April 11, 2005 -- No. 171

Entrepreneurial students, faculty, staff compete
for $25,500 in first Carolina Challenge

CHAPEL HILL -- Sixteen teams of entrepreneurial students, faculty and staff from the University of North Carolina at Chapel Hill will compete Saturday (April 16) for $25,500 in prize money in the first Carolina Challenge entrepreneurial business plan competition.

These teams emerged as semifinalists from more than 50 that began competing in December. They propose ventures as diverse as an on-campus grocery delivery service, a nonprofit combating illiteracy and a patented nosebleed prevention device. (A full list of semifinalists is at www.unc.edu/cei.)

The public is invited to attend this student-led program of the Carolina Entrepreneurial Initiative (CEI), a campuswide effort designed to help UNC students, faculty and staff learn to create successful new ventures of all kinds.

The event begins with semifinal rounds at 8 a.m. in classrooms at the UNC Kenan-Flagler Business School’s McColl Building. Finals begin at 12:15 p.m. in the Maurice J. Koury Auditorium. The finals end with an audience vote to identify the Carolina Challenge’s "people’s choice" award, a $1,500 cash prize.

The Carolina Challenge teams include at least one UNC student, faculty or staff member. They compete in two categories: one for business ventures and one for "social ventures," those created to benefit society. Teams will present their plans to a panel of judges made up of successful entrepreneurs and business people, as well as community and university leaders.

Judges will award the following in the two categories: grand prize ($7,000), second place ($3,000) and honorable mention ($1,000, with two awards in each category). The top prize in the business category is the Stedman Award, named to honor the late John Stedman, banker and entrepreneur.

"This is the type of experience students long for – applying what they learn in the classroom to the real world," said Bart Welch, a UNC junior business major who is co-chairman of the competition’s planning team. "The CEI has allowed these teams to get the knowledge and skills they need to make their ideas become reality."

The Carolina Challenge is designed to identify and support outstanding entrepreneurial ventures, including those in the emerging area of social entrepreneurship, from all schools and departments throughout UNC. Activities span the academic year, beginning in the fall with recruitment and team-formation activities to attract the best ideas and demonstrate the value of participating in and winning the competition.

The competition emphasizes forming multidisciplinary teams that have the breadth and depth of skills and knowledge to implement the venture idea.

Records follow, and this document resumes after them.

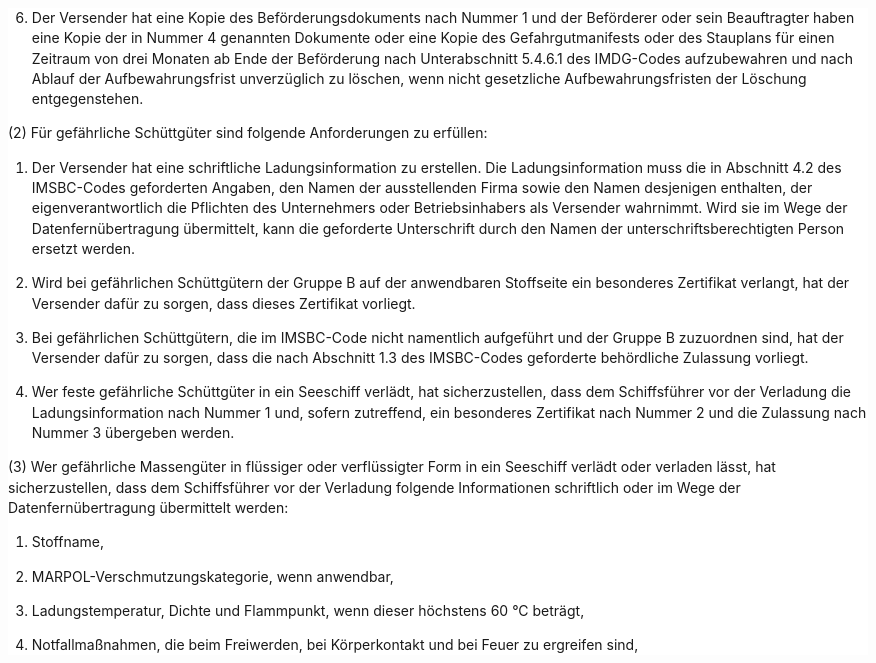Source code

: 
6.  Der Versender hat eine Kopie des Beförderungsdokuments nach Nummer 1
    und der Beförderer oder sein Beauftragter haben eine Kopie der in
    Nummer 4 genannten Dokumente oder eine Kopie des Gefahrgutmanifests
    oder des Stauplans für einen Zeitraum von drei Monaten ab Ende der
    Beförderung nach Unterabschnitt 5.4.6.1 des IMDG-Codes aufzubewahren
    und nach Ablauf der Aufbewahrungsfrist unverzüglich zu löschen, wenn
    nicht gesetzliche Aufbewahrungsfristen der Löschung entgegenstehen.




(2) Für gefährliche Schüttgüter sind folgende Anforderungen zu
erfüllen:

1.  Der Versender hat eine schriftliche Ladungsinformation zu erstellen.
    Die Ladungsinformation muss die in Abschnitt 4.2 des IMSBC-Codes
    geforderten Angaben, den Namen der ausstellenden Firma sowie den Namen
    desjenigen enthalten, der eigenverantwortlich die Pflichten des
    Unternehmers oder Betriebsinhabers als Versender wahrnimmt. Wird sie
    im Wege der Datenfernübertragung übermittelt, kann die geforderte
    Unterschrift durch den Namen der unterschriftsberechtigten Person
    ersetzt werden.


2.  Wird bei gefährlichen Schüttgütern der Gruppe B auf der anwendbaren
    Stoffseite ein besonderes Zertifikat verlangt, hat der Versender dafür
    zu sorgen, dass dieses Zertifikat vorliegt.


3.  Bei gefährlichen Schüttgütern, die im IMSBC-Code nicht namentlich
    aufgeführt und der Gruppe B zuzuordnen sind, hat der Versender dafür
    zu sorgen, dass die nach Abschnitt 1.3 des IMSBC-Codes geforderte
    behördliche Zulassung vorliegt.


4.  Wer feste gefährliche Schüttgüter in ein Seeschiff verlädt, hat
    sicherzustellen, dass dem Schiffsführer vor der Verladung die
    Ladungsinformation nach Nummer 1 und, sofern zutreffend, ein
    besonderes Zertifikat nach Nummer 2 und die Zulassung nach Nummer 3
    übergeben werden.




(3) Wer gefährliche Massengüter in flüssiger oder verflüssigter Form
in ein Seeschiff verlädt oder verladen lässt, hat sicherzustellen,
dass dem Schiffsführer vor der Verladung folgende Informationen
schriftlich oder im Wege der Datenfernübertragung übermittelt werden:

1.  Stoffname,


2.  MARPOL-Verschmutzungskategorie, wenn anwendbar,


3.  Ladungstemperatur, Dichte und Flammpunkt, wenn dieser höchstens 60 °C
    beträgt,


4.  Notfallmaßnahmen, die beim Freiwerden, bei Körperkontakt und bei Feuer
    zu ergreifen sind,
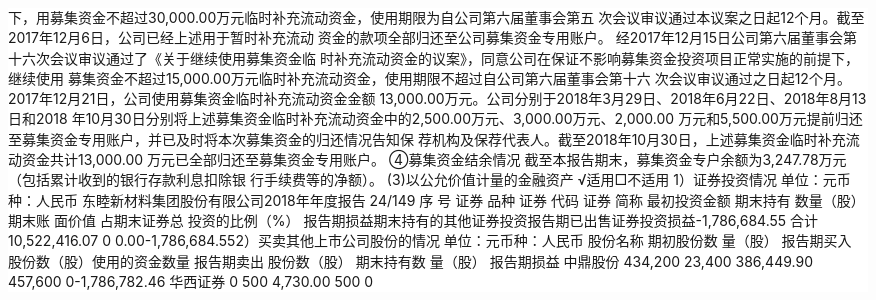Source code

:下，用募集资金不超过30,000.00万元临时补充流动资金，使用期限为自公司第六届董事会第五
次会议审议通过本议案之日起12个月。截至2017年12月6日，公司已经上述用于暂时补充流动
资金的款项全部归还至公司募集资金专用账户。
经2017年12月15日公司第六届董事会第十六次会议审议通过了《关于继续使用募集资金临
时补充流动资金的议案》，同意公司在保证不影响募集资金投资项目正常实施的前提下，继续使用
募集资金不超过15,000.00万元临时补充流动资金，使用期限不超过自公司第六届董事会第十六
次会议审议通过之日起12个月。2017年12月21日，公司使用募集资金临时补充流动资金金额
13,000.00万元。公司分别于2018年3月29日、2018年6月22日、2018年8月13日和2018
年10月30日分别将上述募集资金临时补充流动资金中的2,500.00万元、3,000.00万元、2,000.00
万元和5,500.00万元提前归还至募集资金专用账户，并已及时将本次募集资金的归还情况告知保
荐机构及保荐代表人。截至2018年10月30日，上述募集资金临时补充流动资金共计13,000.00
万元已全部归还至募集资金专用账户。
④募集资金结余情况
截至本报告期末，募集资金专户余额为3,247.78万元（包括累计收到的银行存款利息扣除银
行手续费等的净额）。
(3)以公允价值计量的金融资产
√适用□不适用
1）证券投资情况
单位：元币种：人民币
东睦新材料集团股份有限公司2018年年度报告
24/149
序
号
证券
品种
证券
代码
证券
简称
最初投资金额
期末持有
数量（股）
期末账
面价值
占期末证券总
投资的比例（%）
报告期损益期末持有的其他证券投资报告期已出售证券投资损益-1,786,684.55
合计
10,522,416.07
0
0.00-1,786,684.552）买卖其他上市公司股份的情况
单位：元币种：人民币
股份名称
期初股份数
量（股）
报告期买入
股份数（股）使用的资金数量
报告期卖出
股份数（股）
期末持有数
量（股）
报告期损益
中鼎股份
434,200
23,400
386,449.90
457,600
0-1,786,782.46
华西证券
0
500
4,730.00
500
0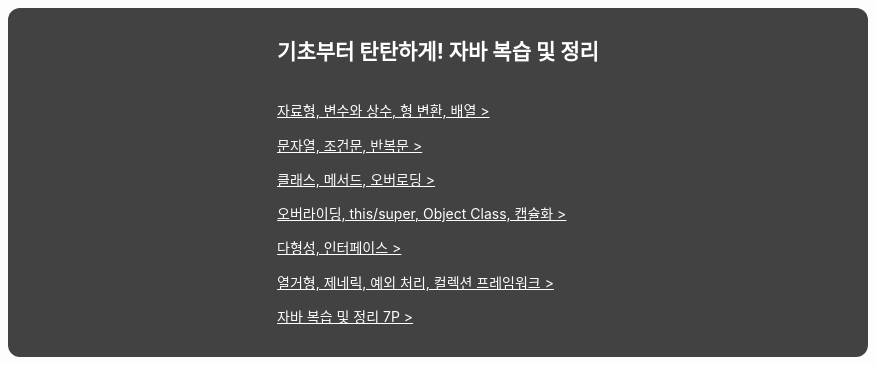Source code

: <div class="cl2"></div>

<div style="background-color: #424242; border-radius: 12px; text-align: center;">
  <div style="display: inline-block; text-align: left; color: #fff;">
    <h2 style="color: #fff;">기초부터 탄탄하게! 자바 복습 및 정리</h2>
    <p style="padding-top: 16px;"><a href="https://preasim.github.io/53" style="color: #fff;">자료형, 변수와 상수, 형 변환, 배열 ></a></p>
    <p><a href="https://preasim.github.io/54" style="color: #fff;">문자열, 조건문, 반복문 ></a></p>
    <p><a href="https://preasim.github.io/55" style="color: #fff;">클래스, 메서드, 오버로딩 ></a></p>
    <p><a href="https://preasim.github.io/56" style="color: #fff;">오버라이딩, this/super, Object Class, 캡슐화 ></a></p>
    <p><a href="https://preasim.github.io/57" style="color: #fff;">다형성, 인터페이스 ></a></p>
    <p><a href="https://preasim.github.io/58" style="color: #fff;">열거형, 제네릭, 예외 처리, 컬렉션 프레임워크 ></a></p>
    <p style="padding-bottom: 16px;"><a href="https://preasim.github.io/59" style="color: #fff;">자바 복습 및 정리 7P ></a></p>
  </div>
</div>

Once teams officially entered the competition in December, they gained access to a wide range of resources to help them learn how to turn their ideas into viable business plans.

The Carolina Challenge is one of 10 programs offered by the CEI during the 2004-2005 academic year. The CEI seeks to help UNC students, faculty and staff learn to transform their ideas into sustainable enterprises that create value – social, artistic, environmental and business.

The $11 million program is funded in part by the Ewing Marion Kauffman Foundation, managed by the Frank Hawkins Kenan Institute of Private Enterprise and led by faculty and staff from an array of disciplines. Successful entrepreneurs, many of them UNC alumni, serve as advisers, lending their real-world expertise.